▸ TESTO DI PARTENZA:
Un altro simbolo viene utilizzato dal grande Padre della Chiesa siriaca nel confronto tra Eva e Maria, quello dell’occhio. Eva e Maria sono come i due occhi del corpo; l’una vede e si fa corrompere  dal tentatore, l’altra scopre il Dio invisibile ed è portatrice di luce.

Leggiamo il testo: Da un lato Eva vide la bellezza del legno e la sua vista fece entrare in lei il consiglio del serpente fallace e il castigo fu la conseguenza dell’azione. Con l’occhio Maria scoprì il Dio invisibile che veniva dalla voce dell’angelo e il frutto del suo utero fu principio dell’incarnazione. (Inni sulla Chiesa, 35).  [...].  E’ per mezzo dell’occhio che il corpo insieme alle membra è illuminato nelle sue diverse parti, è bello in tutto il suo comportamento, è abbellito in tutti i suoi sensi, glorioso nelle sue diverse articolazioni. E’ manifesto che Maria è la terra che riceve la fonte della luce; per suo mezzo è stato illuminato il mondo tutto con i suoi abitanti; esso era stato precipitato nelle tenebre da Eva, la fonte di tutti i mali. Maria ed Eva, nei simboli loro, somigliano ai due occhi del corpo: l’uno è tenebroso mentre l’altro è chiaro e luminoso provvedendo la luce per il tutto. Il mondo, come vedi, possiede due occhi in esso messi: Eva è l’occhio sinistro, cieco; Maria invece è l’occhio destro, luminoso. Per mezzo dell’occhio ottenebrato tutto il mondo fu oscurato e la gente vagava pensando che ogni sasso era Dio, chiamando così il falso verità. Ma quando egli fu illuminato dall’altro occhio e la luce celeste vi abitò, l’umanità fu allora riconciliata e vide quale era stata la causa della sua rovina. (Inni sulla Chiesa,37).

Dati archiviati
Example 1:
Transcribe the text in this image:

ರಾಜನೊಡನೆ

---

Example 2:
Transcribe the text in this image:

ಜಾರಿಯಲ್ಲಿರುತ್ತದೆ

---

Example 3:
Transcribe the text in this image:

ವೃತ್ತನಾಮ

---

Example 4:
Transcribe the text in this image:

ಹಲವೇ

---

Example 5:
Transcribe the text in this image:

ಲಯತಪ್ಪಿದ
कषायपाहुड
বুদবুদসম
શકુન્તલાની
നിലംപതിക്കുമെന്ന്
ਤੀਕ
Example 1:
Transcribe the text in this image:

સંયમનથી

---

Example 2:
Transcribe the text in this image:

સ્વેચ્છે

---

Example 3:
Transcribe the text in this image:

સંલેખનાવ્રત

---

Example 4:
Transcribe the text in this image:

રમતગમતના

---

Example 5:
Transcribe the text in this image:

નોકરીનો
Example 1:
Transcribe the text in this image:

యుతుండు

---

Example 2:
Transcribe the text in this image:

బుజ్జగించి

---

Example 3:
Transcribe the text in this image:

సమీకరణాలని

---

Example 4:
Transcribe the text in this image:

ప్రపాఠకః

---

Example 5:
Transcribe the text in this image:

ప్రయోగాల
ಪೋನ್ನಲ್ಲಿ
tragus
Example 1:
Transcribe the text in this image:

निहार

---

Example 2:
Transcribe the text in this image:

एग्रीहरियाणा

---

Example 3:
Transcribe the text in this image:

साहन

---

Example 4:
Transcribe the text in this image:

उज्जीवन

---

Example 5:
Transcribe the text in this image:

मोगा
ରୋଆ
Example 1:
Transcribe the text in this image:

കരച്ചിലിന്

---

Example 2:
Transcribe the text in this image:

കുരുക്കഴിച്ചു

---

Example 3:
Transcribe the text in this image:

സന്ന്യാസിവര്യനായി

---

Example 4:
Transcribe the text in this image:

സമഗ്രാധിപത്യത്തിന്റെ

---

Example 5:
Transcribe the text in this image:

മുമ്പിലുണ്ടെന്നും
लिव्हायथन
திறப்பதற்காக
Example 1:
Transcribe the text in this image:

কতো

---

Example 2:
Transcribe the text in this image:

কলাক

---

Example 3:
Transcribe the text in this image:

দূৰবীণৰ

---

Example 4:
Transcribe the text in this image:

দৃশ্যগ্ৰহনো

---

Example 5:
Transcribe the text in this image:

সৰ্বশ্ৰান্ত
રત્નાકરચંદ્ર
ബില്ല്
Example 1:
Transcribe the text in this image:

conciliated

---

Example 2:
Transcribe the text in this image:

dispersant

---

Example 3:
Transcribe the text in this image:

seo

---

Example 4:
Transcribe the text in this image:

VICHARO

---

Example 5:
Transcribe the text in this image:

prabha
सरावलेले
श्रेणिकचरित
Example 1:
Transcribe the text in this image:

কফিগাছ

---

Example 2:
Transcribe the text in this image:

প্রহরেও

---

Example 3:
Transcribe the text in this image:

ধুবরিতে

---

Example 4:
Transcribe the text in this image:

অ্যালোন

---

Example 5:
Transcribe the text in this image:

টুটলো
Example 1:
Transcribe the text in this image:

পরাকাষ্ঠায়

▸ DETTAGLI DEL COMPITO:
Puoi ricopiare parola per parola il brano su Eva e Maria, dalle parole "Un altro simbolo" fino alle parole "portatrice di luce." incluse? Le voci non servono allo svolgimento del lavoro.

▸ SOLUZIONE PROPOSTA:
Un altro simbolo viene utilizzato dal grande Padre della Chiesa siriaca nel confronto tra Eva e Maria, quello dell’occhio. Eva e Maria sono come i due occhi del corpo; l’una vede e si fa corrompere  dal tentatore, l’altra scopre il Dio invisibile ed è portatrice di luce.